Mi ha molto colpito la copertina del disco, realizzata dalla fotografa Rebecca Serafini. Puoi spiegare come questa immagine si amalgama con i contenuti dell’album?
La copertina sintetizza il senso del disco ovvero c’è una figura divisa a metà. Una metà perfetta rappresentata dal David di Michelangelo ed una metà imperfetta, decadente, rappresentata dal mio volto.
Tuttavia se il David di Michelangelo è scolpito sulla pietra e quindi è freddo, il mio volto è in carne ed ossa ed è caldo. Si potrebbe dire che la metà imperfetta ha come meta la metà perfetta. In questa tensione si sviluppano le canzoni del disco. Le storie sono storie umane che come tali oscillano costantemente fra miseria e divinità. Questa è un po’ la nostra storia che è una storia costellata da errori splendidi e perfetti.

“Amore [fino a prova contraria]” è anche uno spettacolo, che hai trasformato in una sorta di fiaba per voce e chitarra. Come hai impostato lo spettacolo?
Per presentare le canzoni del disco sto girando i teatri con uno spettacolo dal titolo omonimo.
Ho scritto e creato, approfittando delle pause forzate durante il COVID, una fiaba raccontata, evocata, suonata e cantata, dove la narrazione, le musiche e le canzoni si dissolvono, si intersecano e riecheggiano fra loro. È qui che ho scoperto che i brani del mio disco avevano da sempre la loro casa. Questo spettacolo ancora più che una fiaba è un viaggio meditativo per conoscere, prendere consapevolezza e accogliere tutto il nostro mondo interiore, senza forzature, accettando anche le nostre parti più oscure, senza identificarsi con esse e imparando così a lasciare e lasciarsi andare. Navigare consapevolmente dentro il nostro flusso vitale verso quello che ci fa stare bene.
“Amore (fino a prova contraria)” è uscito dopo 7 anni di distanza da “La La La”. Nel tuo precedente lavoro analizzavi alcune piccole e grandi “incognite” del vivere. A distanza di tanti anni i contenuti di quell’album risultano ancora molto attuali. Sei d’accordo?
Ti ringrazio moltissimo e sono assolutamente d’accordo.

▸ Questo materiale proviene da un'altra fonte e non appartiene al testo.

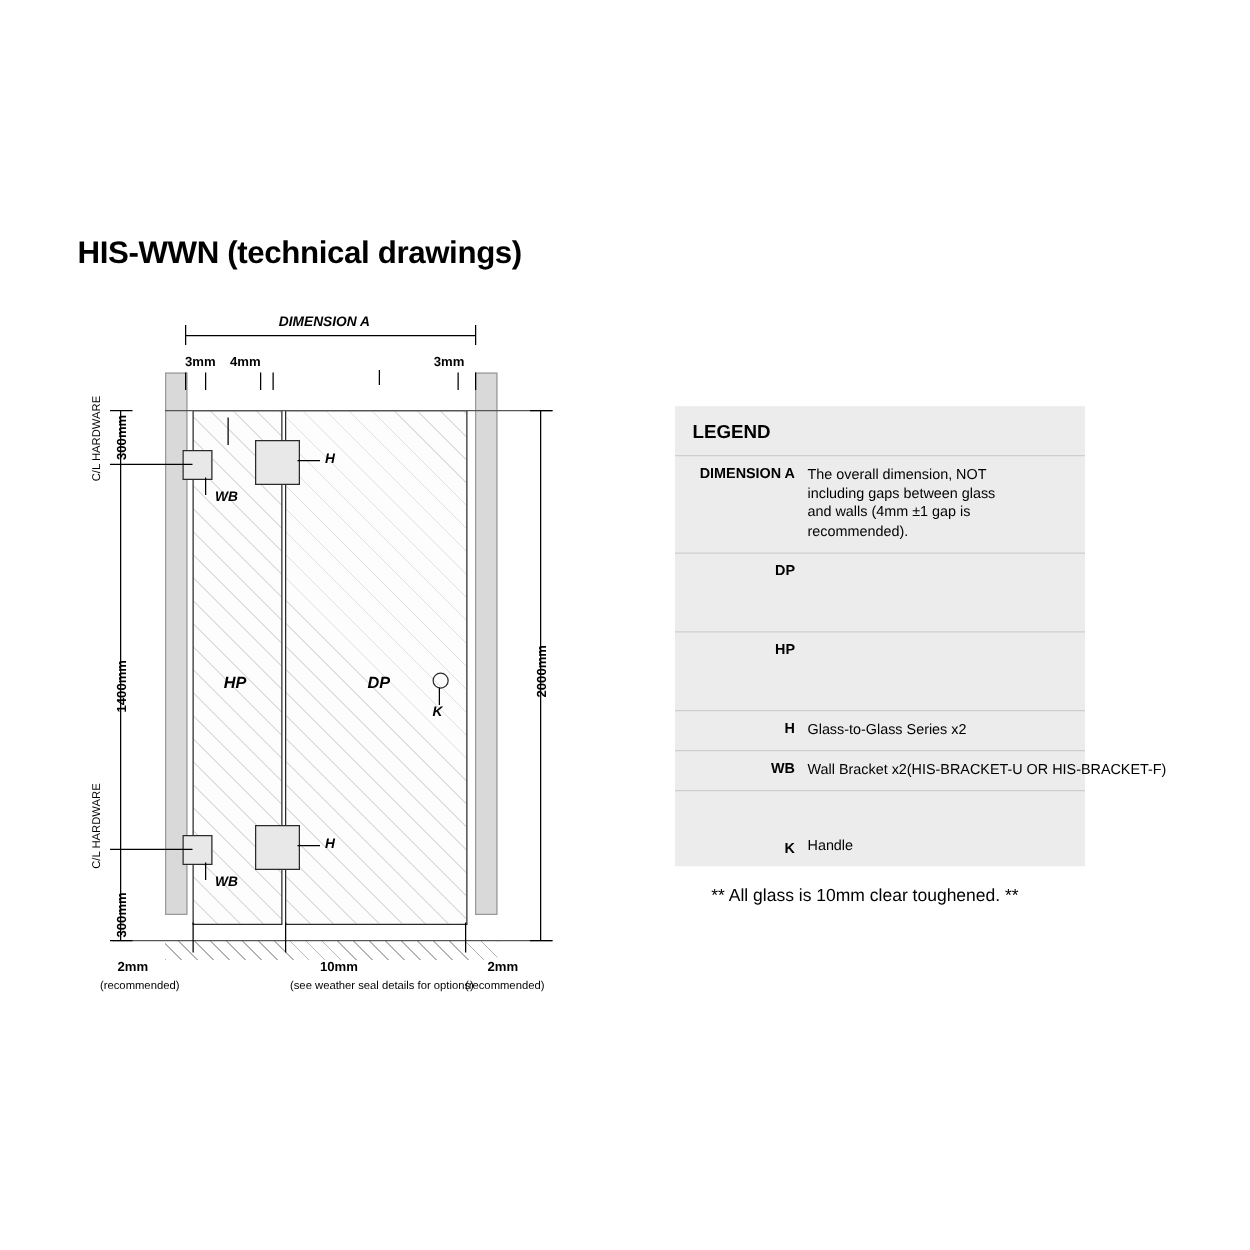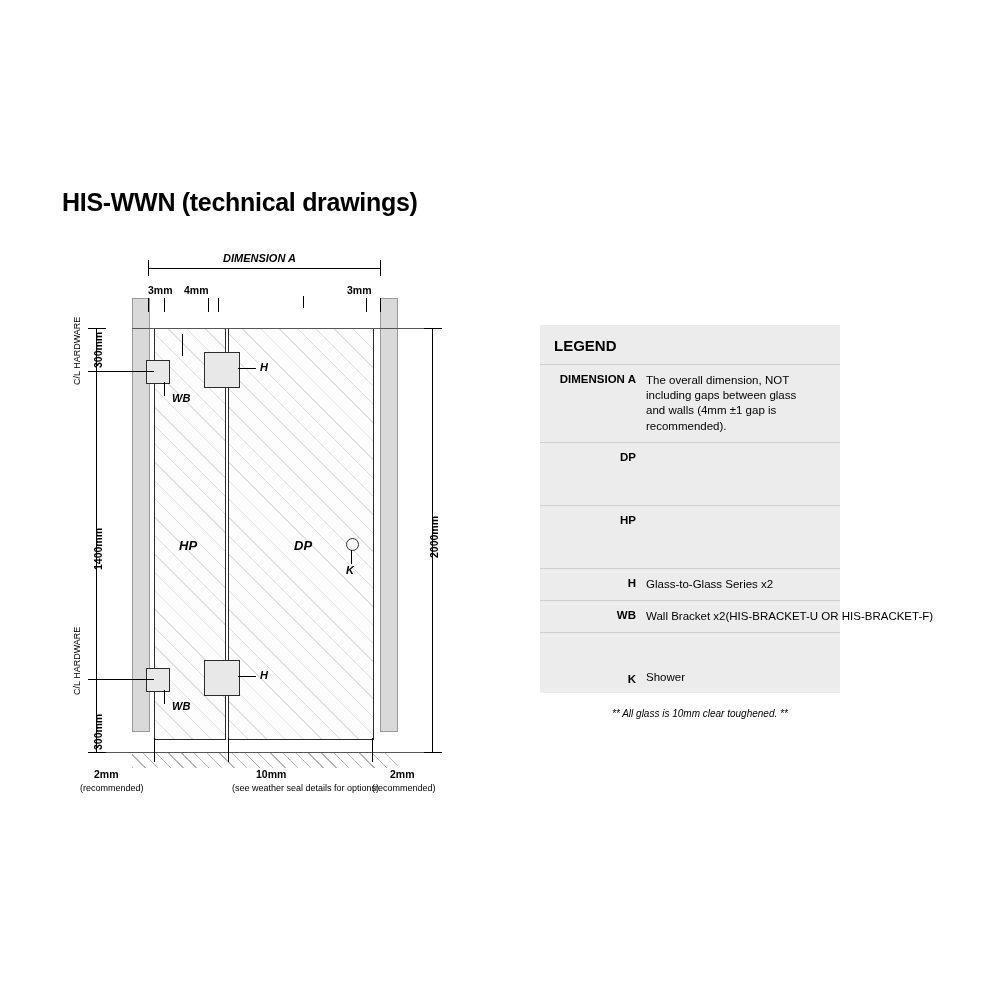"LEGEND" #legend { width: 300px -> 328px }
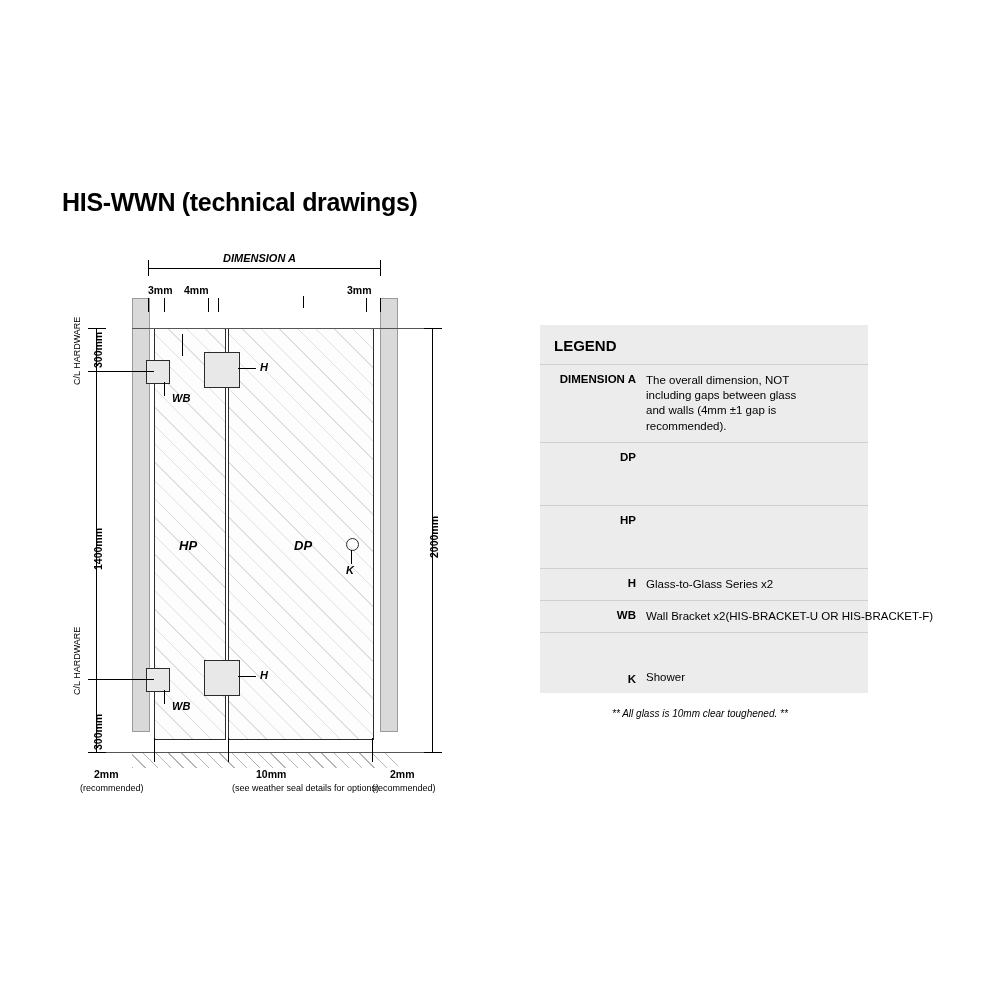"Shower" div.legend-desc { text: Shower -> Handle }
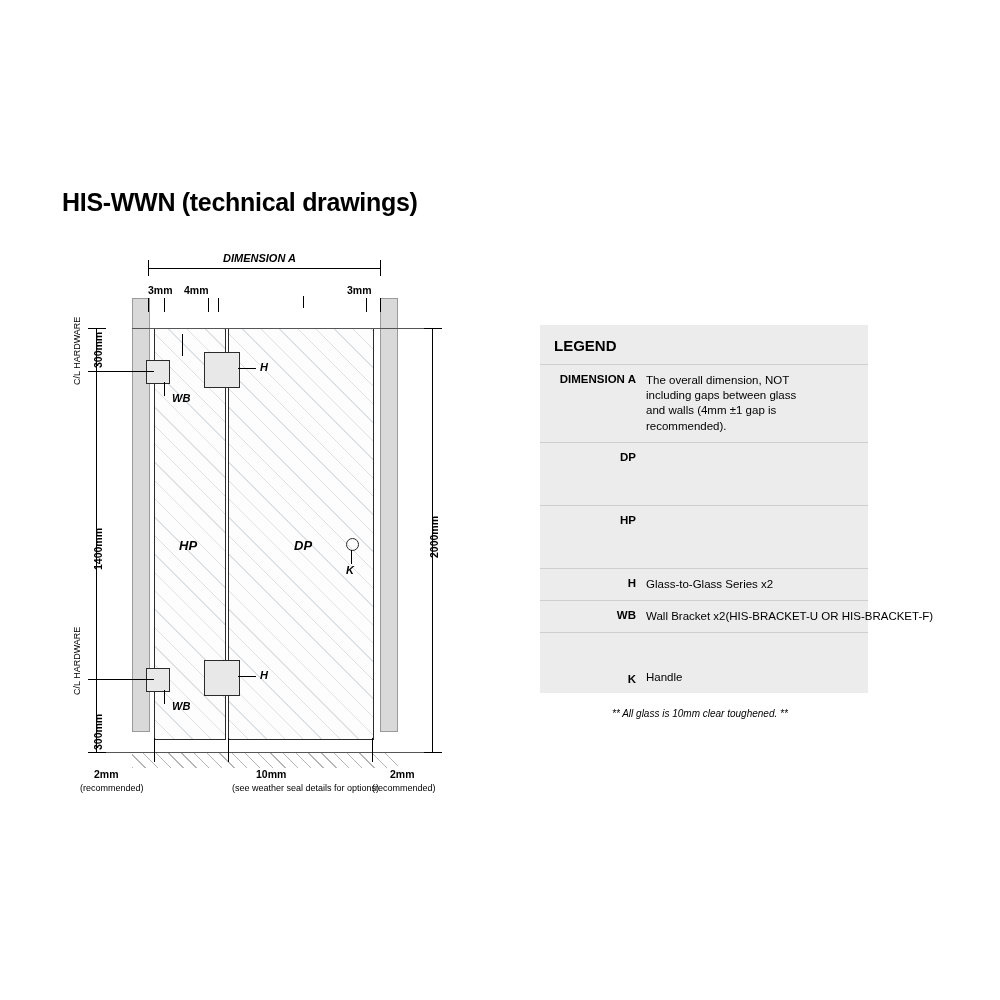"** All glass is 10mm" #legend-footnote { font-size: 10px -> 14px; font-style: italic -> none; left: 612px -> 569px }
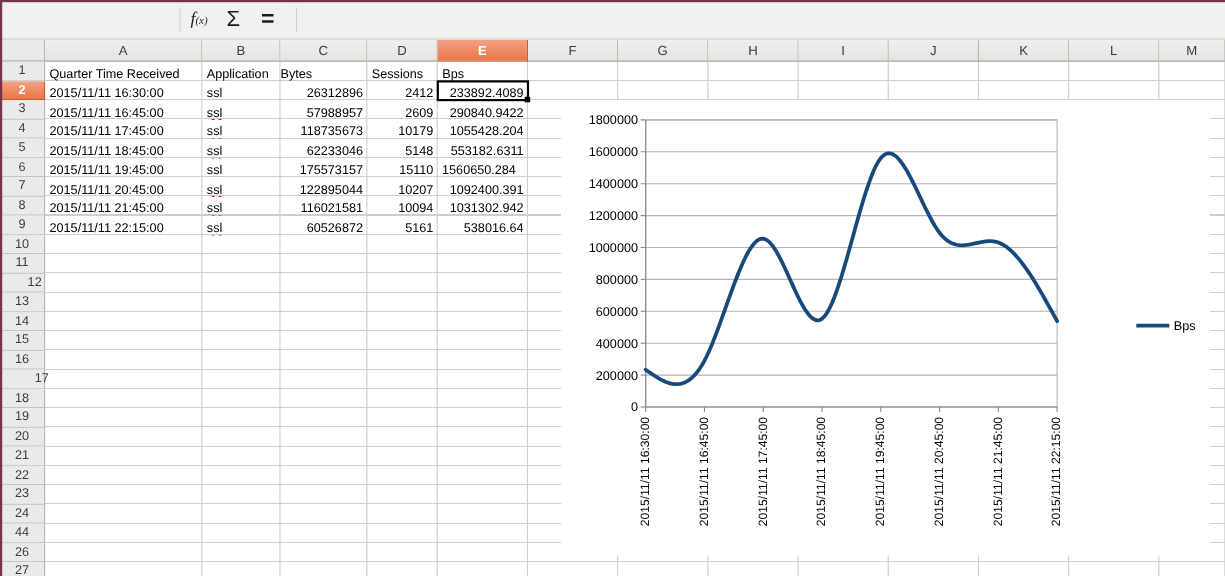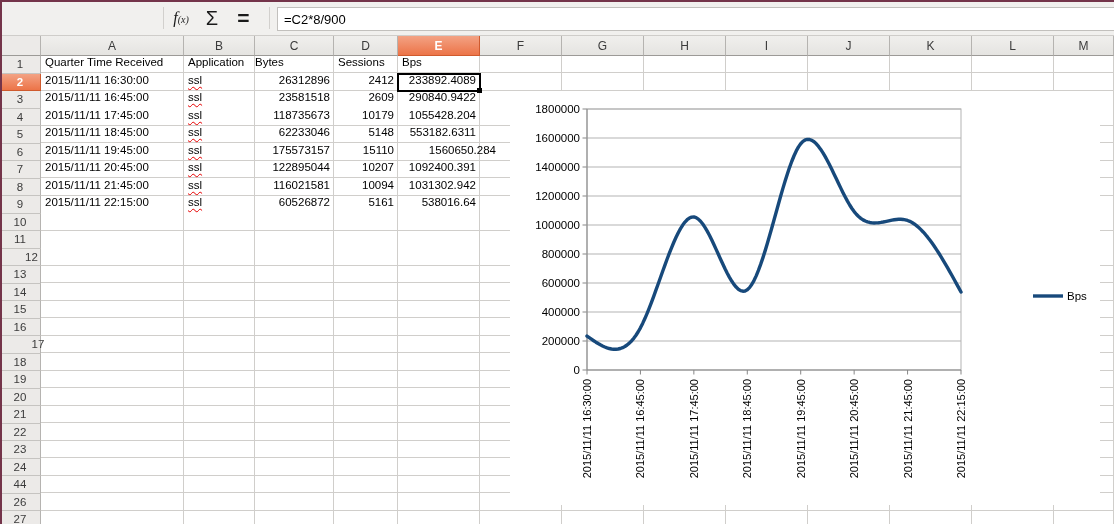"=C2*8/900" div.formula-input { html: <div> <span>=C2*8/900</span> </div> -> none }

Sì, ritengo che le incognite della vita siano infinite e quindi non vi sia mai una equazione che ci possa dare come risultato il segreto della felicità. Penso che il modo migliore per vivere felici sia accettare la sua imperfezione. D’altronde la vita stessa nasce da una imperfezione ovvero da una differente distribuzione della materia nello spazio che ha generato la formazione dei pianeti e quindi della vita. Senza questa iniziale imperfezione non si sarebbe creato nulla.
Nel 2010 avevi vinto la Targa Tenco per l’Opera Prima. A distanza di tanti anni quanto è stato importante per te quel riconoscimento? Cosa pensi dei vincitori delle ultime edizioni?
La Targa Tenco è un riconoscimento meraviglioso che dura per tutta la vita e del quale vado ed andrò sempre orgoglioso. Penso che il Premio Tenco ora sia impegnato nella prospettiva sfidante di mantenersi sempre aggiornato e aperto verso le nuove espressioni artistiche senza tradire il fatto che deve premiare il valore autoriale dell’artista.